REQUIRED ACTION:
The expected response is a copy of every line in the entries below that includes the word "LIST".

===== INFORMATION SUPPLIED

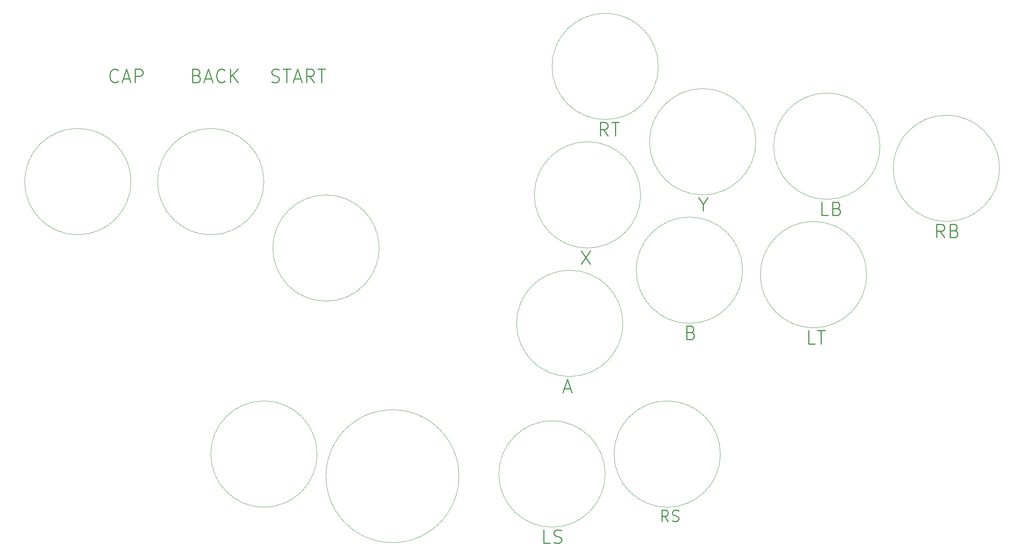
<source format=gbr>
%TF.GenerationSoftware,KiCad,Pcbnew,8.0.4*%
%TF.CreationDate,2024-08-31T11:22:35+09:00*%
%TF.ProjectId,nzx,6e7a782e-6b69-4636-9164-5f7063625858,rev?*%
%TF.SameCoordinates,Original*%
%TF.FileFunction,Legend,Top*%
%TF.FilePolarity,Positive*%
%FSLAX46Y46*%
G04 Gerber Fmt 4.6, Leading zero omitted, Abs format (unit mm)*
G04 Created by KiCad (PCBNEW 8.0.4) date 2024-08-31 11:22:35*
%MOMM*%
%LPD*%
G01*
G04 APERTURE LIST*
%ADD10C,0.250000*%
%ADD11C,0.100000*%
G04 APERTURE END LIST*
D10*
X213807330Y-61119857D02*
X212378758Y-61119857D01*
X212378758Y-61119857D02*
X212378758Y-58119857D01*
X215807329Y-59548428D02*
X216235901Y-59691285D01*
X216235901Y-59691285D02*
X216378758Y-59834142D01*
X216378758Y-59834142D02*
X216521615Y-60119857D01*
X216521615Y-60119857D02*
X216521615Y-60548428D01*
X216521615Y-60548428D02*
X216378758Y-60834142D01*
X216378758Y-60834142D02*
X216235901Y-60977000D01*
X216235901Y-60977000D02*
X215950186Y-61119857D01*
X215950186Y-61119857D02*
X214807329Y-61119857D01*
X214807329Y-61119857D02*
X214807329Y-58119857D01*
X214807329Y-58119857D02*
X215807329Y-58119857D01*
X215807329Y-58119857D02*
X216093044Y-58262714D01*
X216093044Y-58262714D02*
X216235901Y-58405571D01*
X216235901Y-58405571D02*
X216378758Y-58691285D01*
X216378758Y-58691285D02*
X216378758Y-58977000D01*
X216378758Y-58977000D02*
X216235901Y-59262714D01*
X216235901Y-59262714D02*
X216093044Y-59405571D01*
X216093044Y-59405571D02*
X215807329Y-59548428D01*
X215807329Y-59548428D02*
X214807329Y-59548428D01*
X182878758Y-87548428D02*
X183307330Y-87691285D01*
X183307330Y-87691285D02*
X183450187Y-87834142D01*
X183450187Y-87834142D02*
X183593044Y-88119857D01*
X183593044Y-88119857D02*
X183593044Y-88548428D01*
X183593044Y-88548428D02*
X183450187Y-88834142D01*
X183450187Y-88834142D02*
X183307330Y-88977000D01*
X183307330Y-88977000D02*
X183021615Y-89119857D01*
X183021615Y-89119857D02*
X181878758Y-89119857D01*
X181878758Y-89119857D02*
X181878758Y-86119857D01*
X181878758Y-86119857D02*
X182878758Y-86119857D01*
X182878758Y-86119857D02*
X183164473Y-86262714D01*
X183164473Y-86262714D02*
X183307330Y-86405571D01*
X183307330Y-86405571D02*
X183450187Y-86691285D01*
X183450187Y-86691285D02*
X183450187Y-86977000D01*
X183450187Y-86977000D02*
X183307330Y-87262714D01*
X183307330Y-87262714D02*
X183164473Y-87405571D01*
X183164473Y-87405571D02*
X182878758Y-87548428D01*
X182878758Y-87548428D02*
X181878758Y-87548428D01*
X158093044Y-69119857D02*
X160093044Y-72119857D01*
X160093044Y-69119857D02*
X158093044Y-72119857D01*
X151089473Y-135119857D02*
X149660901Y-135119857D01*
X149660901Y-135119857D02*
X149660901Y-132119857D01*
X151946615Y-134977000D02*
X152375187Y-135119857D01*
X152375187Y-135119857D02*
X153089472Y-135119857D01*
X153089472Y-135119857D02*
X153375187Y-134977000D01*
X153375187Y-134977000D02*
X153518044Y-134834142D01*
X153518044Y-134834142D02*
X153660901Y-134548428D01*
X153660901Y-134548428D02*
X153660901Y-134262714D01*
X153660901Y-134262714D02*
X153518044Y-133977000D01*
X153518044Y-133977000D02*
X153375187Y-133834142D01*
X153375187Y-133834142D02*
X153089472Y-133691285D01*
X153089472Y-133691285D02*
X152518044Y-133548428D01*
X152518044Y-133548428D02*
X152232329Y-133405571D01*
X152232329Y-133405571D02*
X152089472Y-133262714D01*
X152089472Y-133262714D02*
X151946615Y-132977000D01*
X151946615Y-132977000D02*
X151946615Y-132691285D01*
X151946615Y-132691285D02*
X152089472Y-132405571D01*
X152089472Y-132405571D02*
X152232329Y-132262714D01*
X152232329Y-132262714D02*
X152518044Y-132119857D01*
X152518044Y-132119857D02*
X153232329Y-132119857D01*
X153232329Y-132119857D02*
X153660901Y-132262714D01*
X88235901Y-30977000D02*
X88664473Y-31119857D01*
X88664473Y-31119857D02*
X89378758Y-31119857D01*
X89378758Y-31119857D02*
X89664473Y-30977000D01*
X89664473Y-30977000D02*
X89807330Y-30834142D01*
X89807330Y-30834142D02*
X89950187Y-30548428D01*
X89950187Y-30548428D02*
X89950187Y-30262714D01*
X89950187Y-30262714D02*
X89807330Y-29977000D01*
X89807330Y-29977000D02*
X89664473Y-29834142D01*
X89664473Y-29834142D02*
X89378758Y-29691285D01*
X89378758Y-29691285D02*
X88807330Y-29548428D01*
X88807330Y-29548428D02*
X88521615Y-29405571D01*
X88521615Y-29405571D02*
X88378758Y-29262714D01*
X88378758Y-29262714D02*
X88235901Y-28977000D01*
X88235901Y-28977000D02*
X88235901Y-28691285D01*
X88235901Y-28691285D02*
X88378758Y-28405571D01*
X88378758Y-28405571D02*
X88521615Y-28262714D01*
X88521615Y-28262714D02*
X88807330Y-28119857D01*
X88807330Y-28119857D02*
X89521615Y-28119857D01*
X89521615Y-28119857D02*
X89950187Y-28262714D01*
X90807330Y-28119857D02*
X92521616Y-28119857D01*
X91664473Y-31119857D02*
X91664473Y-28119857D01*
X93378758Y-30262714D02*
X94807330Y-30262714D01*
X93093044Y-31119857D02*
X94093044Y-28119857D01*
X94093044Y-28119857D02*
X95093044Y-31119857D01*
X97807330Y-31119857D02*
X96807330Y-29691285D01*
X96093044Y-31119857D02*
X96093044Y-28119857D01*
X96093044Y-28119857D02*
X97235901Y-28119857D01*
X97235901Y-28119857D02*
X97521616Y-28262714D01*
X97521616Y-28262714D02*
X97664473Y-28405571D01*
X97664473Y-28405571D02*
X97807330Y-28691285D01*
X97807330Y-28691285D02*
X97807330Y-29119857D01*
X97807330Y-29119857D02*
X97664473Y-29405571D01*
X97664473Y-29405571D02*
X97521616Y-29548428D01*
X97521616Y-29548428D02*
X97235901Y-29691285D01*
X97235901Y-29691285D02*
X96093044Y-29691285D01*
X98664473Y-28119857D02*
X100378759Y-28119857D01*
X99521616Y-31119857D02*
X99521616Y-28119857D01*
X53593044Y-30834142D02*
X53450187Y-30977000D01*
X53450187Y-30977000D02*
X53021615Y-31119857D01*
X53021615Y-31119857D02*
X52735901Y-31119857D01*
X52735901Y-31119857D02*
X52307330Y-30977000D01*
X52307330Y-30977000D02*
X52021615Y-30691285D01*
X52021615Y-30691285D02*
X51878758Y-30405571D01*
X51878758Y-30405571D02*
X51735901Y-29834142D01*
X51735901Y-29834142D02*
X51735901Y-29405571D01*
X51735901Y-29405571D02*
X51878758Y-28834142D01*
X51878758Y-28834142D02*
X52021615Y-28548428D01*
X52021615Y-28548428D02*
X52307330Y-28262714D01*
X52307330Y-28262714D02*
X52735901Y-28119857D01*
X52735901Y-28119857D02*
X53021615Y-28119857D01*
X53021615Y-28119857D02*
X53450187Y-28262714D01*
X53450187Y-28262714D02*
X53593044Y-28405571D01*
X54735901Y-30262714D02*
X56164473Y-30262714D01*
X54450187Y-31119857D02*
X55450187Y-28119857D01*
X55450187Y-28119857D02*
X56450187Y-31119857D01*
X57450187Y-31119857D02*
X57450187Y-28119857D01*
X57450187Y-28119857D02*
X58593044Y-28119857D01*
X58593044Y-28119857D02*
X58878759Y-28262714D01*
X58878759Y-28262714D02*
X59021616Y-28405571D01*
X59021616Y-28405571D02*
X59164473Y-28691285D01*
X59164473Y-28691285D02*
X59164473Y-29119857D01*
X59164473Y-29119857D02*
X59021616Y-29405571D01*
X59021616Y-29405571D02*
X58878759Y-29548428D01*
X58878759Y-29548428D02*
X58593044Y-29691285D01*
X58593044Y-29691285D02*
X57450187Y-29691285D01*
X185589473Y-58691285D02*
X185589473Y-60119857D01*
X184589473Y-57119857D02*
X185589473Y-58691285D01*
X185589473Y-58691285D02*
X186589473Y-57119857D01*
X177688282Y-130181047D02*
X176854949Y-128990571D01*
X176259711Y-130181047D02*
X176259711Y-127681047D01*
X176259711Y-127681047D02*
X177212092Y-127681047D01*
X177212092Y-127681047D02*
X177450187Y-127800095D01*
X177450187Y-127800095D02*
X177569234Y-127919142D01*
X177569234Y-127919142D02*
X177688282Y-128157238D01*
X177688282Y-128157238D02*
X177688282Y-128514380D01*
X177688282Y-128514380D02*
X177569234Y-128752476D01*
X177569234Y-128752476D02*
X177450187Y-128871523D01*
X177450187Y-128871523D02*
X177212092Y-128990571D01*
X177212092Y-128990571D02*
X176259711Y-128990571D01*
X178640663Y-130062000D02*
X178997806Y-130181047D01*
X178997806Y-130181047D02*
X179593044Y-130181047D01*
X179593044Y-130181047D02*
X179831139Y-130062000D01*
X179831139Y-130062000D02*
X179950187Y-129942952D01*
X179950187Y-129942952D02*
X180069234Y-129704857D01*
X180069234Y-129704857D02*
X180069234Y-129466761D01*
X180069234Y-129466761D02*
X179950187Y-129228666D01*
X179950187Y-129228666D02*
X179831139Y-129109619D01*
X179831139Y-129109619D02*
X179593044Y-128990571D01*
X179593044Y-128990571D02*
X179116853Y-128871523D01*
X179116853Y-128871523D02*
X178878758Y-128752476D01*
X178878758Y-128752476D02*
X178759711Y-128633428D01*
X178759711Y-128633428D02*
X178640663Y-128395333D01*
X178640663Y-128395333D02*
X178640663Y-128157238D01*
X178640663Y-128157238D02*
X178759711Y-127919142D01*
X178759711Y-127919142D02*
X178878758Y-127800095D01*
X178878758Y-127800095D02*
X179116853Y-127681047D01*
X179116853Y-127681047D02*
X179712092Y-127681047D01*
X179712092Y-127681047D02*
X180069234Y-127800095D01*
X210807330Y-90119857D02*
X209378758Y-90119857D01*
X209378758Y-90119857D02*
X209378758Y-87119857D01*
X211378758Y-87119857D02*
X213093044Y-87119857D01*
X212235901Y-90119857D02*
X212235901Y-87119857D01*
X71378758Y-29548428D02*
X71807330Y-29691285D01*
X71807330Y-29691285D02*
X71950187Y-29834142D01*
X71950187Y-29834142D02*
X72093044Y-30119857D01*
X72093044Y-30119857D02*
X72093044Y-30548428D01*
X72093044Y-30548428D02*
X71950187Y-30834142D01*
X71950187Y-30834142D02*
X71807330Y-30977000D01*
X71807330Y-30977000D02*
X71521615Y-31119857D01*
X71521615Y-31119857D02*
X70378758Y-31119857D01*
X70378758Y-31119857D02*
X70378758Y-28119857D01*
X70378758Y-28119857D02*
X71378758Y-28119857D01*
X71378758Y-28119857D02*
X71664473Y-28262714D01*
X71664473Y-28262714D02*
X71807330Y-28405571D01*
X71807330Y-28405571D02*
X71950187Y-28691285D01*
X71950187Y-28691285D02*
X71950187Y-28977000D01*
X71950187Y-28977000D02*
X71807330Y-29262714D01*
X71807330Y-29262714D02*
X71664473Y-29405571D01*
X71664473Y-29405571D02*
X71378758Y-29548428D01*
X71378758Y-29548428D02*
X70378758Y-29548428D01*
X73235901Y-30262714D02*
X74664473Y-30262714D01*
X72950187Y-31119857D02*
X73950187Y-28119857D01*
X73950187Y-28119857D02*
X74950187Y-31119857D01*
X77664473Y-30834142D02*
X77521616Y-30977000D01*
X77521616Y-30977000D02*
X77093044Y-31119857D01*
X77093044Y-31119857D02*
X76807330Y-31119857D01*
X76807330Y-31119857D02*
X76378759Y-30977000D01*
X76378759Y-30977000D02*
X76093044Y-30691285D01*
X76093044Y-30691285D02*
X75950187Y-30405571D01*
X75950187Y-30405571D02*
X75807330Y-29834142D01*
X75807330Y-29834142D02*
X75807330Y-29405571D01*
X75807330Y-29405571D02*
X75950187Y-28834142D01*
X75950187Y-28834142D02*
X76093044Y-28548428D01*
X76093044Y-28548428D02*
X76378759Y-28262714D01*
X76378759Y-28262714D02*
X76807330Y-28119857D01*
X76807330Y-28119857D02*
X77093044Y-28119857D01*
X77093044Y-28119857D02*
X77521616Y-28262714D01*
X77521616Y-28262714D02*
X77664473Y-28405571D01*
X78950187Y-31119857D02*
X78950187Y-28119857D01*
X80664473Y-31119857D02*
X79378759Y-29405571D01*
X80664473Y-28119857D02*
X78950187Y-29834142D01*
X154235901Y-100262714D02*
X155664473Y-100262714D01*
X153950187Y-101119857D02*
X154950187Y-98119857D01*
X154950187Y-98119857D02*
X155950187Y-101119857D01*
X240018044Y-66119857D02*
X239018044Y-64691285D01*
X238303758Y-66119857D02*
X238303758Y-63119857D01*
X238303758Y-63119857D02*
X239446615Y-63119857D01*
X239446615Y-63119857D02*
X239732330Y-63262714D01*
X239732330Y-63262714D02*
X239875187Y-63405571D01*
X239875187Y-63405571D02*
X240018044Y-63691285D01*
X240018044Y-63691285D02*
X240018044Y-64119857D01*
X240018044Y-64119857D02*
X239875187Y-64405571D01*
X239875187Y-64405571D02*
X239732330Y-64548428D01*
X239732330Y-64548428D02*
X239446615Y-64691285D01*
X239446615Y-64691285D02*
X238303758Y-64691285D01*
X242303758Y-64548428D02*
X242732330Y-64691285D01*
X242732330Y-64691285D02*
X242875187Y-64834142D01*
X242875187Y-64834142D02*
X243018044Y-65119857D01*
X243018044Y-65119857D02*
X243018044Y-65548428D01*
X243018044Y-65548428D02*
X242875187Y-65834142D01*
X242875187Y-65834142D02*
X242732330Y-65977000D01*
X242732330Y-65977000D02*
X242446615Y-66119857D01*
X242446615Y-66119857D02*
X241303758Y-66119857D01*
X241303758Y-66119857D02*
X241303758Y-63119857D01*
X241303758Y-63119857D02*
X242303758Y-63119857D01*
X242303758Y-63119857D02*
X242589473Y-63262714D01*
X242589473Y-63262714D02*
X242732330Y-63405571D01*
X242732330Y-63405571D02*
X242875187Y-63691285D01*
X242875187Y-63691285D02*
X242875187Y-63977000D01*
X242875187Y-63977000D02*
X242732330Y-64262714D01*
X242732330Y-64262714D02*
X242589473Y-64405571D01*
X242589473Y-64405571D02*
X242303758Y-64548428D01*
X242303758Y-64548428D02*
X241303758Y-64548428D01*
X164093044Y-43119857D02*
X163093044Y-41691285D01*
X162378758Y-43119857D02*
X162378758Y-40119857D01*
X162378758Y-40119857D02*
X163521615Y-40119857D01*
X163521615Y-40119857D02*
X163807330Y-40262714D01*
X163807330Y-40262714D02*
X163950187Y-40405571D01*
X163950187Y-40405571D02*
X164093044Y-40691285D01*
X164093044Y-40691285D02*
X164093044Y-41119857D01*
X164093044Y-41119857D02*
X163950187Y-41405571D01*
X163950187Y-41405571D02*
X163807330Y-41548428D01*
X163807330Y-41548428D02*
X163521615Y-41691285D01*
X163521615Y-41691285D02*
X162378758Y-41691285D01*
X164950187Y-40119857D02*
X166664473Y-40119857D01*
X165807330Y-43119857D02*
X165807330Y-40119857D01*
D11*
%TO.C,B1(A)1*%
X167500000Y-85500000D02*
G75*
G02*
X143500000Y-85500000I-12000000J0D01*
G01*
X143500000Y-85500000D02*
G75*
G02*
X167500000Y-85500000I12000000J0D01*
G01*
%TO.C,LEFT1*%
X56500000Y-53500000D02*
G75*
G02*
X32500000Y-53500000I-12000000J0D01*
G01*
X32500000Y-53500000D02*
G75*
G02*
X56500000Y-53500000I12000000J0D01*
G01*
%TO.C,RIGHT1*%
X112500000Y-68500000D02*
G75*
G02*
X88500000Y-68500000I-12000000J0D01*
G01*
X88500000Y-68500000D02*
G75*
G02*
X112500000Y-68500000I12000000J0D01*
G01*
%TO.C,L1(L)1*%
X222500000Y-74500000D02*
G75*
G02*
X198500000Y-74500000I-12000000J0D01*
G01*
X198500000Y-74500000D02*
G75*
G02*
X222500000Y-74500000I12000000J0D01*
G01*
%TO.C,B2(B)1*%
X194500000Y-73500000D02*
G75*
G02*
X170500000Y-73500000I-12000000J0D01*
G01*
X170500000Y-73500000D02*
G75*
G02*
X194500000Y-73500000I12000000J0D01*
G01*
%TO.C,L2(LB)1*%
X225510000Y-45500000D02*
G75*
G02*
X201510000Y-45500000I-12000000J0D01*
G01*
X201510000Y-45500000D02*
G75*
G02*
X225510000Y-45500000I12000000J0D01*
G01*
%TO.C,DOWN1*%
X86500000Y-53500000D02*
G75*
G02*
X62500000Y-53500000I-12000000J0D01*
G01*
X62500000Y-53500000D02*
G75*
G02*
X86500000Y-53500000I12000000J0D01*
G01*
%TO.C,B4(Y)1*%
X197500000Y-44500000D02*
G75*
G02*
X173500000Y-44500000I-12000000J0D01*
G01*
X173500000Y-44500000D02*
G75*
G02*
X197500000Y-44500000I12000000J0D01*
G01*
%TO.C,UP1*%
X130500000Y-120000000D02*
G75*
G02*
X100500000Y-120000000I-15000000J0D01*
G01*
X100500000Y-120000000D02*
G75*
G02*
X130500000Y-120000000I15000000J0D01*
G01*
%TO.C,R3(RS)1*%
X189500000Y-115000000D02*
G75*
G02*
X165500000Y-115000000I-12000000J0D01*
G01*
X165500000Y-115000000D02*
G75*
G02*
X189500000Y-115000000I12000000J0D01*
G01*
%TO.C,R1(R)1*%
X175500000Y-27500000D02*
G75*
G02*
X151500000Y-27500000I-12000000J0D01*
G01*
X151500000Y-27500000D02*
G75*
G02*
X175500000Y-27500000I12000000J0D01*
G01*
%TO.C,A1(GUIDE)1*%
X98500000Y-115000000D02*
G75*
G02*
X74500000Y-115000000I-12000000J0D01*
G01*
X74500000Y-115000000D02*
G75*
G02*
X98500000Y-115000000I12000000J0D01*
G01*
%TO.C,L3(LS)1*%
X163500000Y-119500000D02*
G75*
G02*
X139500000Y-119500000I-12000000J0D01*
G01*
X139500000Y-119500000D02*
G75*
G02*
X163500000Y-119500000I12000000J0D01*
G01*
%TO.C,R2(RB)1*%
X252500000Y-50500000D02*
G75*
G02*
X228500000Y-50500000I-12000000J0D01*
G01*
X228500000Y-50500000D02*
G75*
G02*
X252500000Y-50500000I12000000J0D01*
G01*
%TO.C,B3(X)1*%
X171500000Y-56500000D02*
G75*
G02*
X147500000Y-56500000I-12000000J0D01*
G01*
X147500000Y-56500000D02*
G75*
G02*
X171500000Y-56500000I12000000J0D01*
G01*
%TD*%
M02*

</source>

==========

RESULT FOR THIS TASK:
G04 APERTURE LIST*
G04 APERTURE END LIST*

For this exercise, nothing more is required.